Currently, the driver creates all core connections on every request processor (I/O threads). This seems to work well for smaller clusters, but for larger clusters this inhibits coalescing and consumes more connection resources than is necessary. An alternative model could distribute the core connection across all the request processors which could better leverage the core connections and the allocated I/O threads.
To accomplish this the request processors need to know which processors are handling which connections. There needs to be a mapping from the host (`Host:tr` or `Address`) to the request processors (`RequestProcessor:tr` or a list of them) that handle the connections. I believe the mapping itself can be distributed and updated asynchronously.
The initial mapping would be created (and maintained) by the `Session` object. When the request processors are initialized they would be provided with the mapping. The mapping would then be incrementally updated as hosts are added/removed to/from the cluster using event loop tasks. In this way, the request path would require no locking for accessing the local mapping on the request processor.

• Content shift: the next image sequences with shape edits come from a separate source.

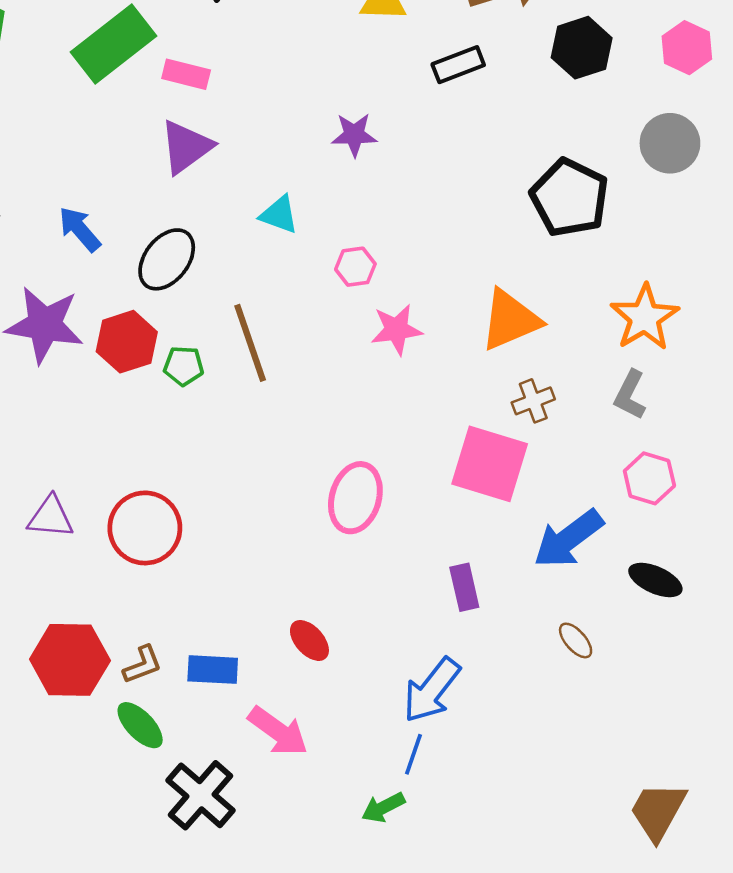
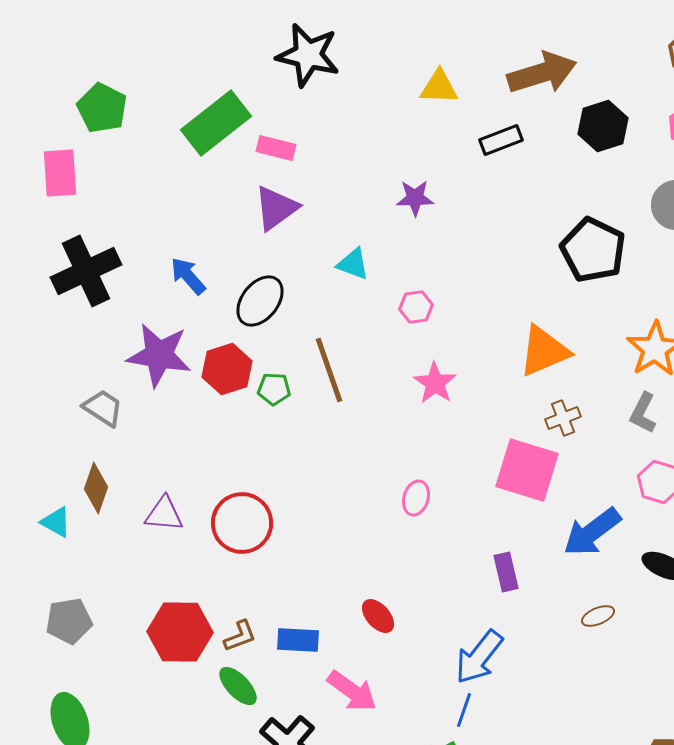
pink star: (397, 330) -> (435, 383), moved, turned -30
pink ellipse: (355, 498) -> (416, 498), size x0.6
brown ellipse: (576, 640) -> (598, 616), turned -72

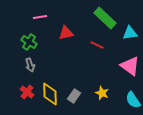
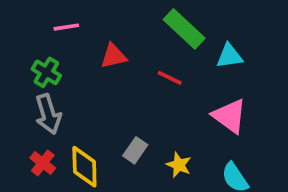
gray arrow: (30, 65) -> (48, 114), size x1.5
gray rectangle: (74, 96) -> (135, 150), moved

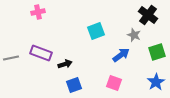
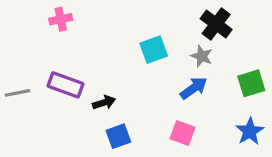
black cross: (148, 15) -> (216, 24), moved
gray star: (134, 35) -> (202, 56), moved

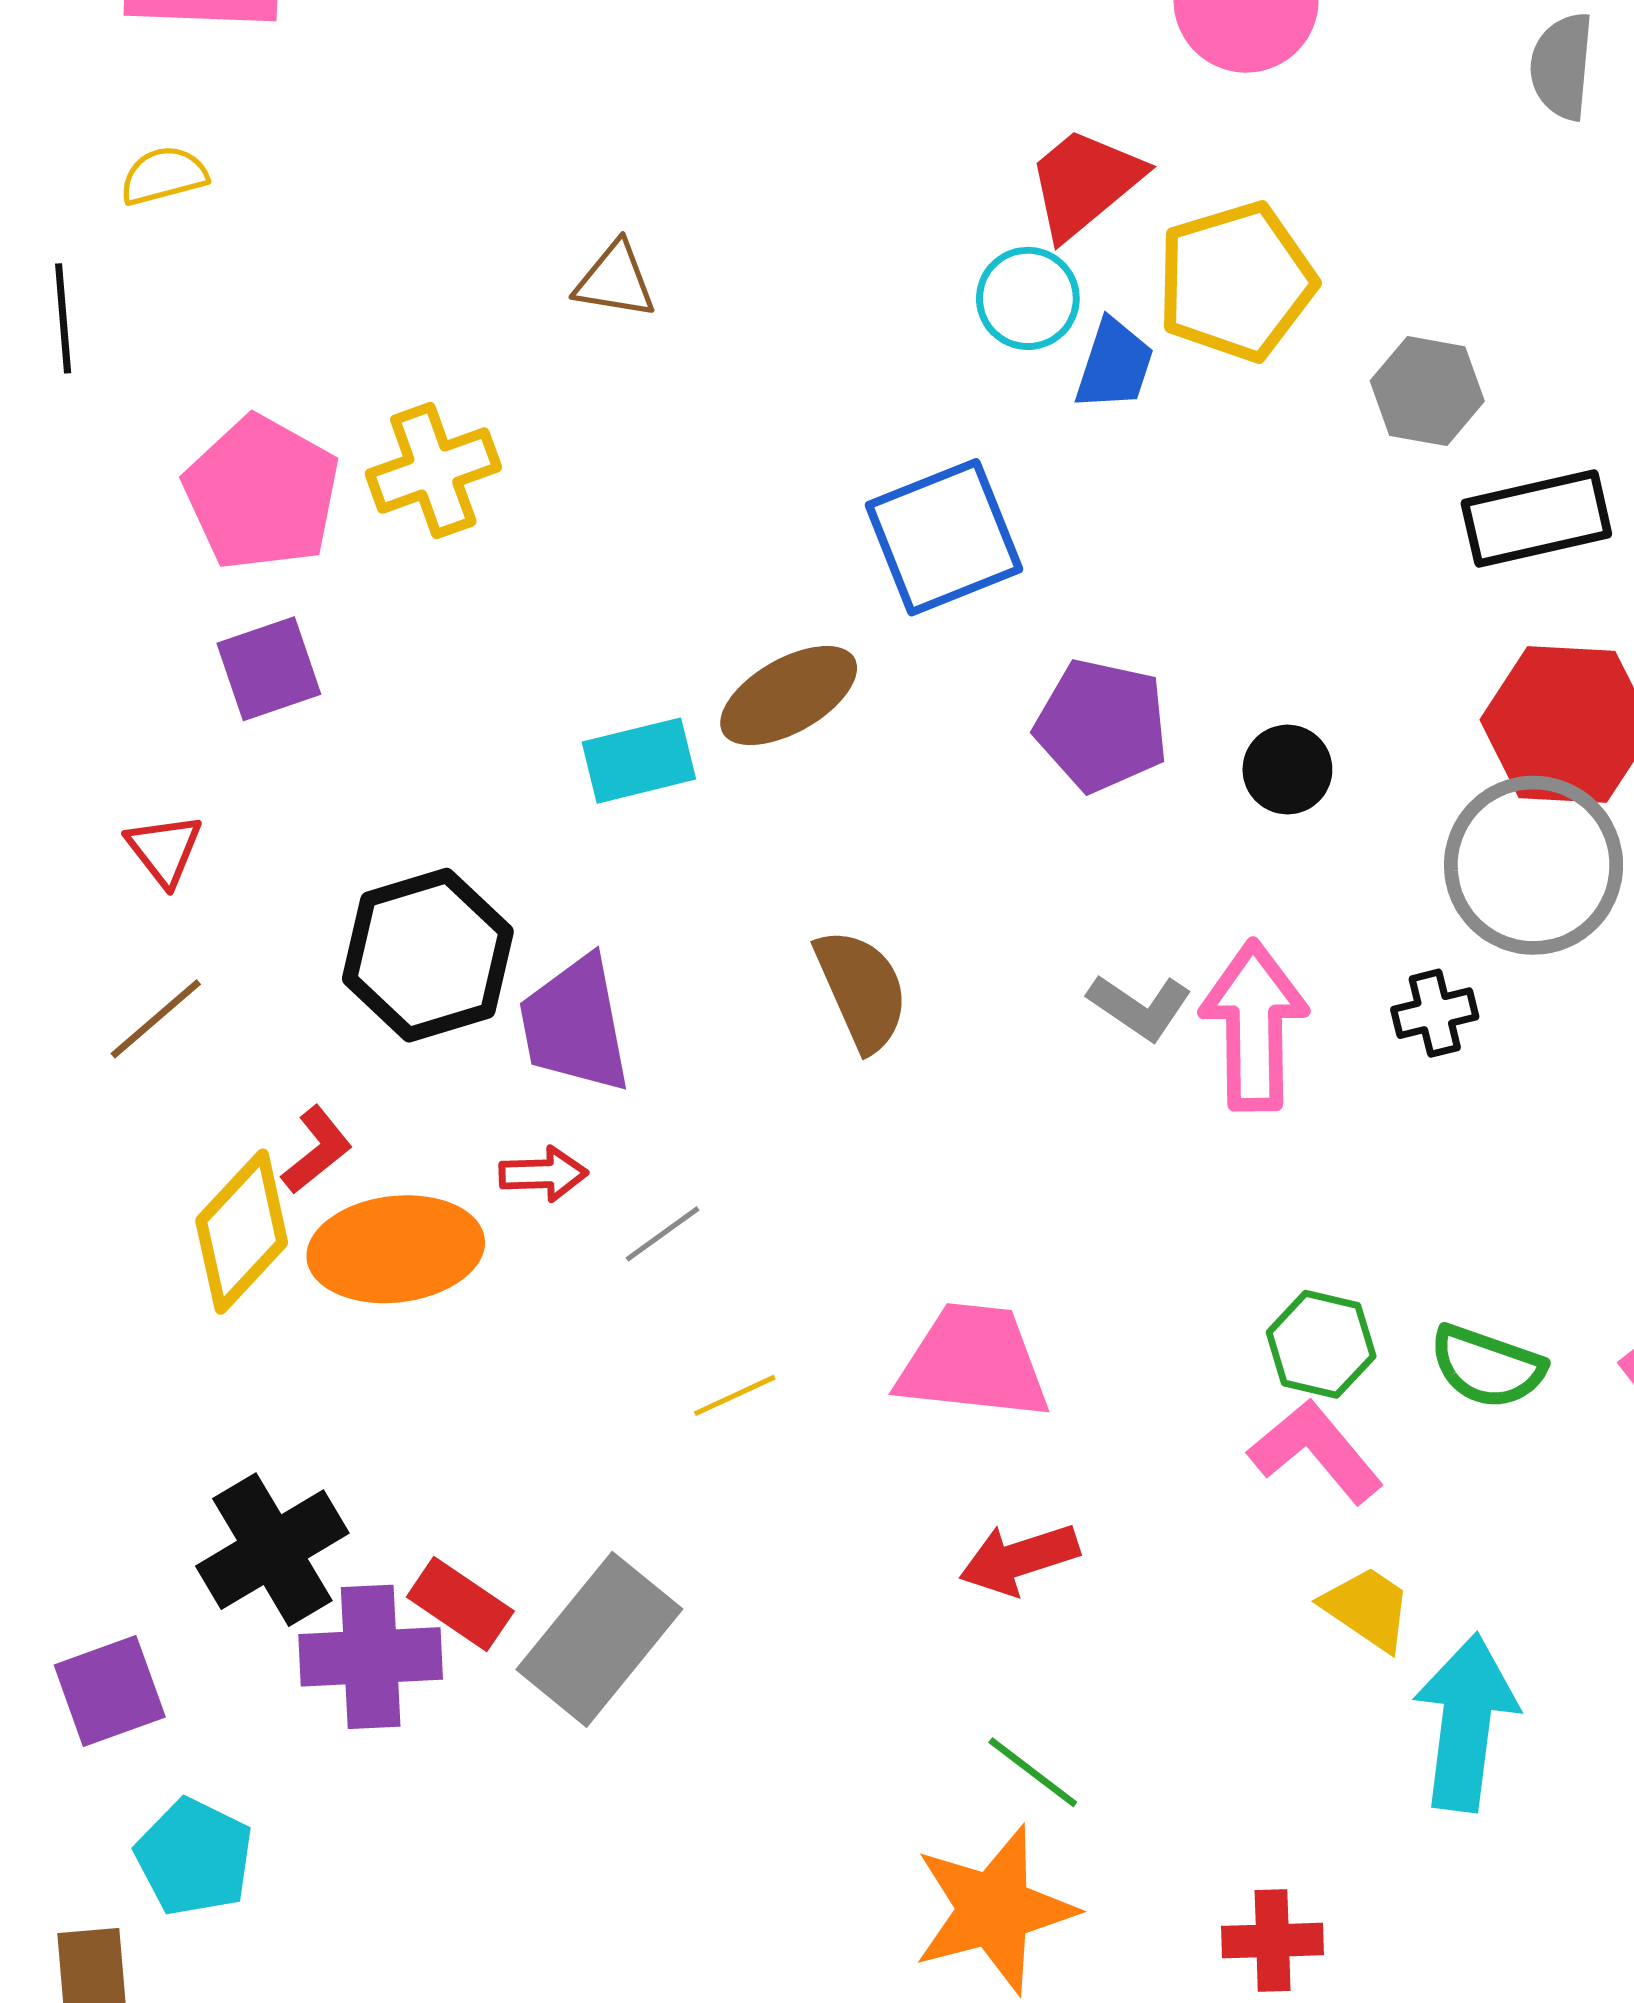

Request processors themselves will need to now handle queues of both `RequestHandler`s and `RequestExecution`s. When `RequestHandler`s are processed the processor would run the load balancing policy for the request then find the appropriate request processor(s) that handles the specific host returned by the policy. The processor would then queue a `RequestExecution` to handle the request on the correct processor. The hard part of this is correctly balancing the processing of both the `RequestHandler` and `RequestExection` queues. I suspect that the `RequestExection` queue would take priority. A `RequestHandler` is bound to a single processor for the duration of a request's processing; however, it can have executions outstanding on several different processors. For this reason, request handlers while need some low contention synchronization i.e. a mutex that protects the load balancing plan and outstanding executions. The request's execution timer will continue to run on the initial processor.
A disadvantage of this approach is that requests, in most cases, would need to be processed by two separate threads. We can optimize the single I/O thread case and cases where the mapping lead to the same processor, but this is only a subset of the requests.